Take that, SCOTUS!
And with the stroke of a pen (or, more accurately, the tapping of a few keys), the Iowa Supreme Court decided it wasn't playing games with the search and seizure clause of the state's constitution. As Justice Appell put it:
In the words of another state supreme court, we do not allow the
words of our Iowa Constitution to be “balloons to be blown up or deflated
every time, and precisely in accord with the interpretation of the U.S.
Supreme Court, following some tortious trail.”
The question at hand was whether a so-called "inventory" search was a valid exception to the 4th Amendment's prohibition of unreasonable search and seizure. Art. 1, Sec. 8 of the Iowa Constitution contains the same wording as the 4th Amendment.
Bion Ingram was driving to work one morning when he was pulled over for a defective license plate lamp (one of those little lovelies that a motorist can never disprove). The officer then determined that the registration affixed to Mr. Ingram's car didn't quite match the car itself. The officer told Mr. Ingram he was going to have to impound the car but he offered to give him a ride to the nearest gas station so a friend could take him to work.
Then the officer asked if Mr. Ingram has anything of value in the car. He said no.

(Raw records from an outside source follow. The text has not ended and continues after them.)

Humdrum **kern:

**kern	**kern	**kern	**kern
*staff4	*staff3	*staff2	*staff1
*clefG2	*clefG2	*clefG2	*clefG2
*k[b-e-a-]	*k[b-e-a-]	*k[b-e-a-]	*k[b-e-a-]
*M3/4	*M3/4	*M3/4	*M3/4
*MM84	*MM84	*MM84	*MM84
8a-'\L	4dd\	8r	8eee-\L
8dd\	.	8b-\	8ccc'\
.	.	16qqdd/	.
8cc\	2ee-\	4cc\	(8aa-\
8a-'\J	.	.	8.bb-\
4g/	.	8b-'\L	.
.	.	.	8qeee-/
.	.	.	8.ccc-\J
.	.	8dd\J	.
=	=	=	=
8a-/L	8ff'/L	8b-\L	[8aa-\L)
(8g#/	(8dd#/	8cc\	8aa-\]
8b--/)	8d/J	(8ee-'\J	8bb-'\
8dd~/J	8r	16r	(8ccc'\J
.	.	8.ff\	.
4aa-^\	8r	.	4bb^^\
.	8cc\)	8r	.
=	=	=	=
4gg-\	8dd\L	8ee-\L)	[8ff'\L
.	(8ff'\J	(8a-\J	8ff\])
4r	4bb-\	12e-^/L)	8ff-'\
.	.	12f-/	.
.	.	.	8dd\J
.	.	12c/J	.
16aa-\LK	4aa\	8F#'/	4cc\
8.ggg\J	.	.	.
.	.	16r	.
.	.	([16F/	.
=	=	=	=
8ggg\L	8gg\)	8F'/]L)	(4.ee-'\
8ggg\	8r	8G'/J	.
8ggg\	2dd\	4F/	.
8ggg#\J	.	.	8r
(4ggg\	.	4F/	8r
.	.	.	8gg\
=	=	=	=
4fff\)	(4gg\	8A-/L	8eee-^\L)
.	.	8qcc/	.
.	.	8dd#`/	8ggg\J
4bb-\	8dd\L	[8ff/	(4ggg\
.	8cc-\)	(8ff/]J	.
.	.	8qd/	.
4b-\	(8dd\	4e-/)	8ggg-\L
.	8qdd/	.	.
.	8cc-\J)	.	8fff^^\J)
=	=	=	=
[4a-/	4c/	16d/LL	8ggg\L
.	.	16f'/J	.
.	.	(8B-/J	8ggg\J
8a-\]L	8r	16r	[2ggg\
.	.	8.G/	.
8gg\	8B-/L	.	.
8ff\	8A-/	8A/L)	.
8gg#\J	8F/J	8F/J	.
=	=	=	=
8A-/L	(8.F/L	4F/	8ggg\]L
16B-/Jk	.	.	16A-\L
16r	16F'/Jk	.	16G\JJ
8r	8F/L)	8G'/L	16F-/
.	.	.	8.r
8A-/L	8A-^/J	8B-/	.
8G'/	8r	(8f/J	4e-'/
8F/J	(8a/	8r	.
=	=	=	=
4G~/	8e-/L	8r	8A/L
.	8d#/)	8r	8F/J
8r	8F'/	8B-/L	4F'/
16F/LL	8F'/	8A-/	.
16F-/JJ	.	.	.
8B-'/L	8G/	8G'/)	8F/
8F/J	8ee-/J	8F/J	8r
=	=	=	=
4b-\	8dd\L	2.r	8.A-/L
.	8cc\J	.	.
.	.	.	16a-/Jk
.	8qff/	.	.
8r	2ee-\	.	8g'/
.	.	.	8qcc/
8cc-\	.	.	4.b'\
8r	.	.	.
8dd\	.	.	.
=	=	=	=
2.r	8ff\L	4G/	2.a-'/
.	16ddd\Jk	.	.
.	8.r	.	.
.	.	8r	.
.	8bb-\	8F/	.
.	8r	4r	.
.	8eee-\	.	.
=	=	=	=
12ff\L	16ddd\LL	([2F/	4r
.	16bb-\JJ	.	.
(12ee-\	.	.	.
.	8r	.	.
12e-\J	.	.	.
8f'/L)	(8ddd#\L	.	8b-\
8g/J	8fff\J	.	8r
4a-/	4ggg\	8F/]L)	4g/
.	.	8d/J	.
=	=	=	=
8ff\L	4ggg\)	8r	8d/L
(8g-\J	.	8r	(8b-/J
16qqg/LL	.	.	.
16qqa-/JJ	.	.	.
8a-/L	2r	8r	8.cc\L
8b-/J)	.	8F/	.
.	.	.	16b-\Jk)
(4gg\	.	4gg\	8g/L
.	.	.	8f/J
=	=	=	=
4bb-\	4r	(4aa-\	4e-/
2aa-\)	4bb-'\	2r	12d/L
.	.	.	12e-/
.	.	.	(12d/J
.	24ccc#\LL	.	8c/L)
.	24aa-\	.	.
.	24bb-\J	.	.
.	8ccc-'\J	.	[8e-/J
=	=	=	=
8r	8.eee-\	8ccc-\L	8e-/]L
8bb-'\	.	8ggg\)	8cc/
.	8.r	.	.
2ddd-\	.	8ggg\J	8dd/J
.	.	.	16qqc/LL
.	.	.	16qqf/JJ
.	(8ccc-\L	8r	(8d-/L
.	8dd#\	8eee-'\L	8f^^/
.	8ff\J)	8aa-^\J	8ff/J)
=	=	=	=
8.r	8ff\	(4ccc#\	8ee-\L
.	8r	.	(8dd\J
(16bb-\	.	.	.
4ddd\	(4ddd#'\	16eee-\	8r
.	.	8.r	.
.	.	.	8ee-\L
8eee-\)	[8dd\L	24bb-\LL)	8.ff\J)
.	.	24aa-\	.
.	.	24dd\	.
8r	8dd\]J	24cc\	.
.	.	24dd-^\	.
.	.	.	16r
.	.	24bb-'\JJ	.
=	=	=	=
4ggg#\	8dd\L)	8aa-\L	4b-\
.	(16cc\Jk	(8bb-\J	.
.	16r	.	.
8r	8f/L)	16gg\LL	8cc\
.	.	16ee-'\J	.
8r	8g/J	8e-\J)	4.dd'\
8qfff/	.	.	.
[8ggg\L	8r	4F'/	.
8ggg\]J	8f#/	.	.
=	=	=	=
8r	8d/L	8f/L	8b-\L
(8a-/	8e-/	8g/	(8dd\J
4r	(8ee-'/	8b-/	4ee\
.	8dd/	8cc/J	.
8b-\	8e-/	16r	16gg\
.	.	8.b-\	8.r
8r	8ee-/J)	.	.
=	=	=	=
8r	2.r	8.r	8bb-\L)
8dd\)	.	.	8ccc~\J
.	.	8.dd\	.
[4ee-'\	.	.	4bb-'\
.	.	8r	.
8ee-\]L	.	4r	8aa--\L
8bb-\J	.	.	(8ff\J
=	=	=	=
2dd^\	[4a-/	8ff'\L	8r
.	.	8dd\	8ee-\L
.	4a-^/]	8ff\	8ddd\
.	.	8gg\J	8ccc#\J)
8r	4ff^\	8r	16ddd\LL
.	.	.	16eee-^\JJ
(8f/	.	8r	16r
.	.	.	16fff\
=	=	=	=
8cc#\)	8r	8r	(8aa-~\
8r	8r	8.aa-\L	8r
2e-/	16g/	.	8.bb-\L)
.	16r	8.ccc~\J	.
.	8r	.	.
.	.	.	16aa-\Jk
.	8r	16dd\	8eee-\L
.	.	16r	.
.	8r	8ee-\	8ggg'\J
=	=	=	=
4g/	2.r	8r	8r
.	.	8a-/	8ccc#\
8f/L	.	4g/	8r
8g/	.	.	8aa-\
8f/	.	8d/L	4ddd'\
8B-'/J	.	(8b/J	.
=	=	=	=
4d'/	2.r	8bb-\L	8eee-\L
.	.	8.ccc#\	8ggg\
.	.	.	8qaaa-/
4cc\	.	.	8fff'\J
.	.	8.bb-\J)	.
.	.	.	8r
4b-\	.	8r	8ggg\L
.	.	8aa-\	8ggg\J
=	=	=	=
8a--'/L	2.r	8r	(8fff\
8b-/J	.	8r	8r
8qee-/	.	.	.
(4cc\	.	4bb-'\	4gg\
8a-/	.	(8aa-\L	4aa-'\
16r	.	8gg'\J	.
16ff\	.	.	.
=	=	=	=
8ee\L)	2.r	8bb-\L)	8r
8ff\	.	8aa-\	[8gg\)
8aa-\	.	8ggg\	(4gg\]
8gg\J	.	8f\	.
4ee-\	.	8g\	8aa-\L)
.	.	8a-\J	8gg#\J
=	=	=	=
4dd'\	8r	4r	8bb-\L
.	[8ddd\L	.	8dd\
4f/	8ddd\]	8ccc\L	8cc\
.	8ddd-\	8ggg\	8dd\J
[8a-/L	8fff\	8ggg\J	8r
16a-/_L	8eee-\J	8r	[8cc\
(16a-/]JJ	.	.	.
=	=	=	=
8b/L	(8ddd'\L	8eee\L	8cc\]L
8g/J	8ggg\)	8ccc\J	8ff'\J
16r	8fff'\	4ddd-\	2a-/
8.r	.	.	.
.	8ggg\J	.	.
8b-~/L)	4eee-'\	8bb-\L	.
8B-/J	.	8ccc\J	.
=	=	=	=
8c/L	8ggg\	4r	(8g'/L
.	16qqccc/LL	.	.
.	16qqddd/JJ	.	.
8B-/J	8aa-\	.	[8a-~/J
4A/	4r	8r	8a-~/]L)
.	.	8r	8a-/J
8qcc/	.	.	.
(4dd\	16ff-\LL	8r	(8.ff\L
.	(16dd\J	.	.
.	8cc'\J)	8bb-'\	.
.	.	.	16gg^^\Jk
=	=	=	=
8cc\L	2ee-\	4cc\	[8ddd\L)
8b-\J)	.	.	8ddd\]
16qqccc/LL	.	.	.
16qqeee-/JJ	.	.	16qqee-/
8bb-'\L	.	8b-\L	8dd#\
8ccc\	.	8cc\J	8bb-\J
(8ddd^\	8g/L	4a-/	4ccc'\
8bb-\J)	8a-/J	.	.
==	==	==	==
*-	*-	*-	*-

The police then told him they were going to do an inventory search of the car before they towed it. And wouldn't you know it, they found a bag with a glass pipe and a gram of meth. Mr. Ingram was arrested. He challenged the search on the grounds there was no probable cause to search and that there was no warrant.
The trial court said who cares? He was convicted of possession of a controlled substance and filed an appeal.
The court decided that it wasn't going to allow the whims of the US Supreme Court to determine just what an unreasonable search was in Iowa. In its ruling the court held that the Supreme Court's determination of what was reasonable under the 4th Amendment wasn't the law of the land -- just the minimum guaranteed right.
The opinion offers a fairly comprehensive history of automobile exceptions to the 4th Amendment.
The opinion also offers advise to trial attorneys -- when making an objection based on federal constitutional law, make damn sure you make the same objection on state constitutional (or statutory) grounds when available. Failing to do so could open you up for a claim of ineffective assistance.